We selected this book based on some research and the fact that we have very busy/hectic lives - we both work full time and have two VERY active young children (as well as a perverse need for a few hours of sleep every night). So the whole 8 minutes thing really appealed to us. If we can't devote 8 minutes a day to our health then we should just throw in the towel and eat bon bon's and lard right out of the tub.
The program consists of:
- An inspirational "wake-up talk"
- kind of like a Tony Robbins pep talk every morning to get you motivated
- 8 minutes of strength training each morning
- a 28-day program of illustrated exercises using dumbbells, you focus on 2 muscle groups per day
- Build muscle mass and by doing it in the morning you increase your metabolism for the rest of the day
- Eating according to his "eating card" program
- focus is on a "healthy diet", including more "good" fats
- Lose about 2 pounds per week.. and keep it off.
- Cruise claims you will "change your shape and gain muscle mass and energy"
Cruise explains that aerobic exercise (running, cycling, etc.) is great from burning calories while you are exercising, but adding muscle revs up your metabolism and burns fat throughout the day. In fact, every pound of muscle you gain burns and extra 50 calories per day.
The Eating Card Plan
Cruise's plan focuses on eating more complex carbs, high quality protein, vegetable and "good" fats (omega fats), while eating less dairy, fruits and "treats". He helps you do this by using an "Eating Card System" with specific portions of each food group you are allowed to eat each day.

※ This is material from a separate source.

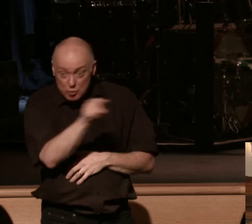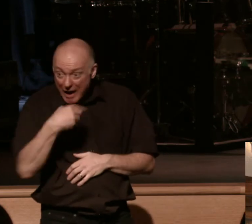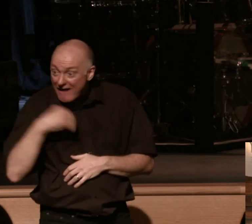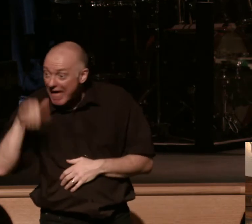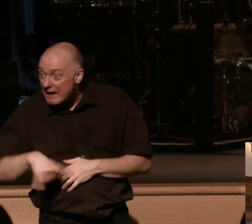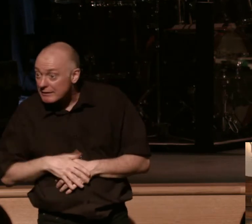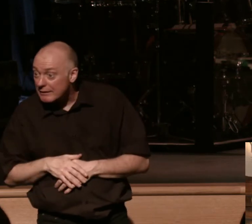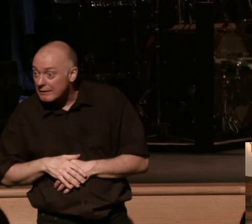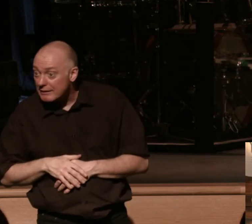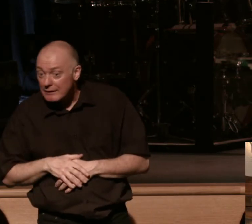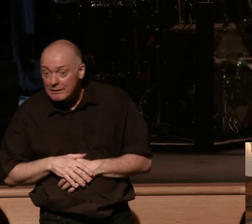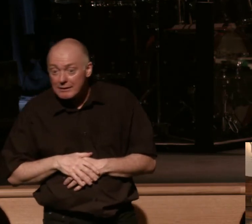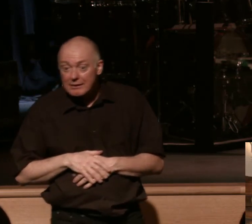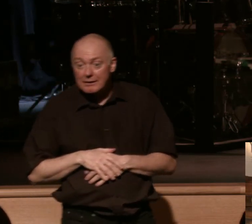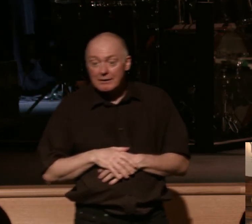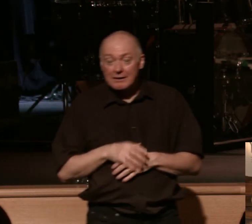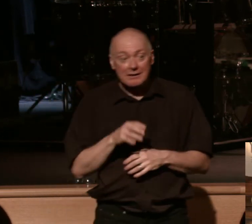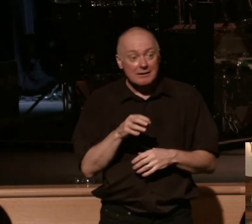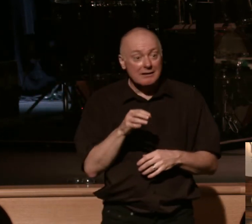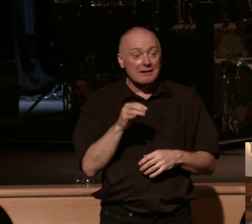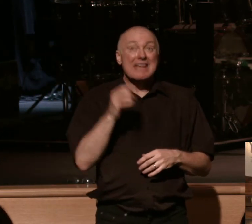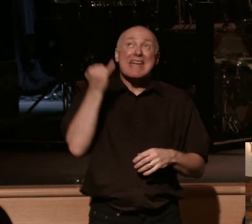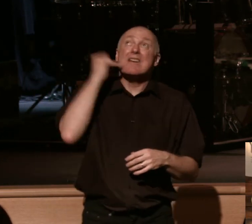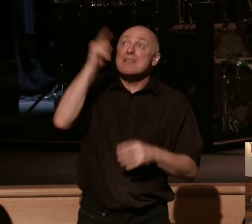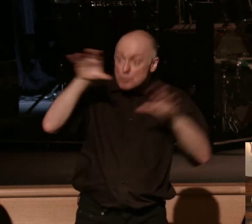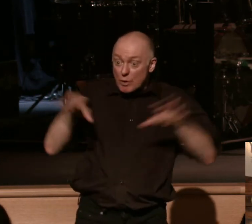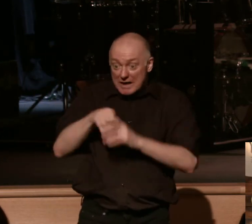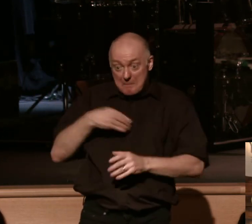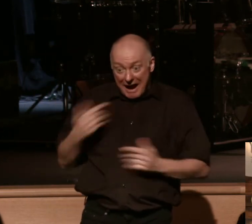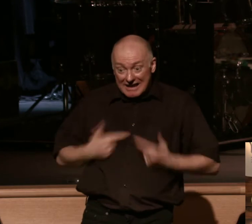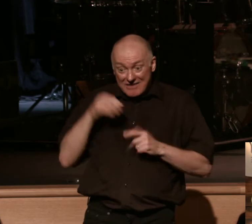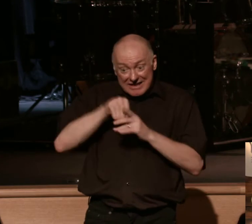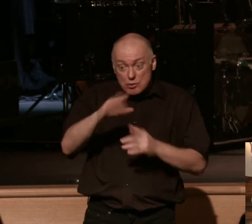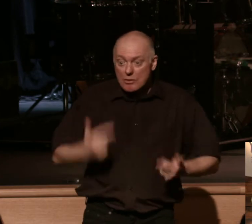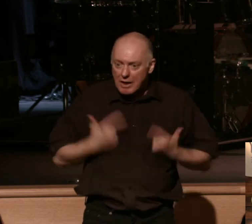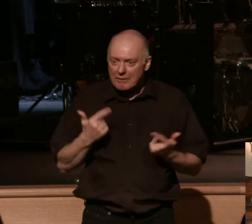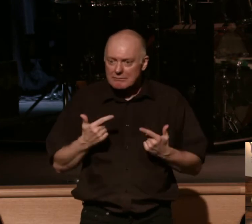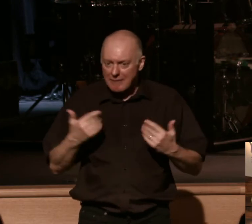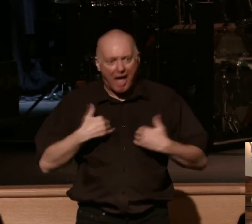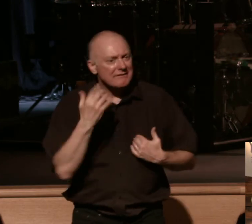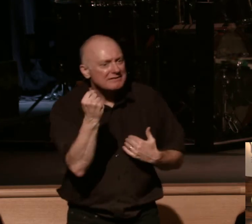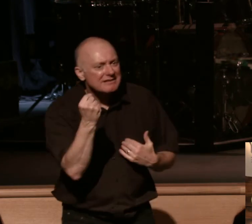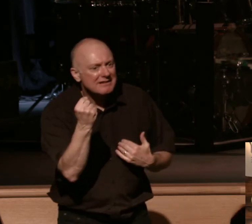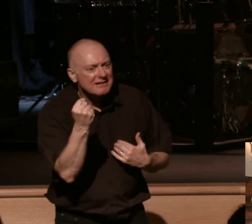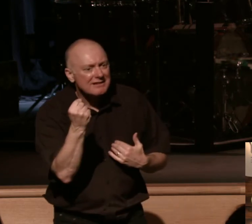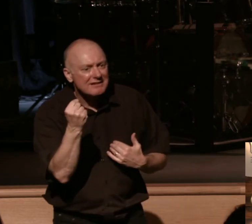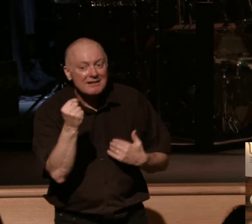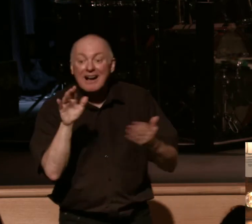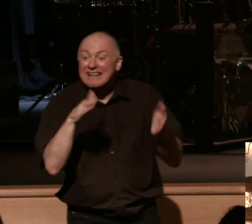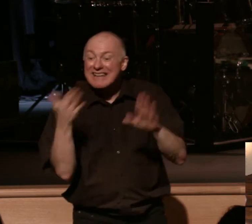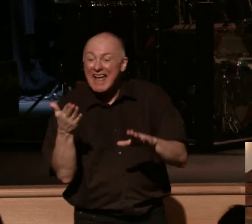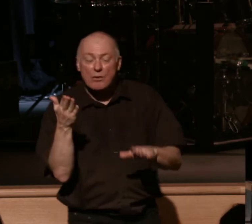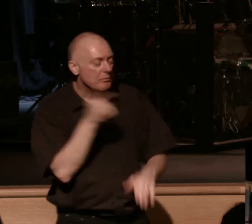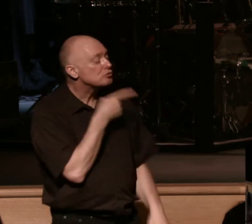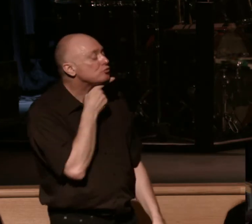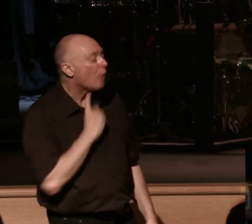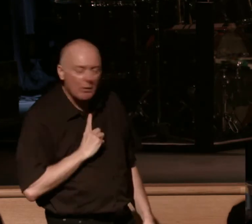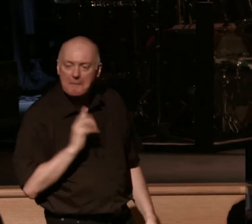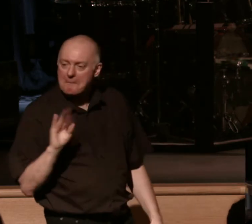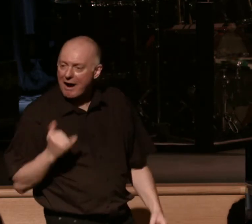has God at work in your life do you have it is he working in my life do I have it and I love it it says and death will be swallowed up by life so know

This is one area where we are going to alter Cruise's plan a little as our family has been really focusing on "eating healthier" for a few years now. We have eliminated "trans fats" and high fructose corn syrup and have greatly increased our intake of vegetables and omega-3 fatty acids. We feel like we have a good handle on the "eating right" and just don't think the "card system" would work with two little ones running around.
As the healthy eating area is one that I feel we have learned a lot about the last few years, I am planning on adding some posts around this topic. Some ideas would be, the dangers of trans fats and high fructose corn syrup, benefits of grass fed beef, benefits of fish oil, etc. I can honestly say that if it was not for us changing our eating habits over the last few years I would easily be about 260 lbs. minimum.
While some of this may sound a little "granola" I think you will be amazed when you actually read some of the research around these topics.
Overall Thoughts on 8 minutes in the morning
At this point I think 8 Minutes is a great idea, but we will have to see what the results are at the end of this. Since the hardest part of any workout plan is starting and staying on it, the idea of it only taking 8 minutes is pretty motivating. What I am hoping is that after just doing the 8 minutes for a few weeks and "getting in shape" it will be much easier to do a little more and a little more.... and "suddenly" you can do 20 min.... 30 min.... and Bam! You are now in shape.
* I will try and come back and update this review as I get further into the program and have more results.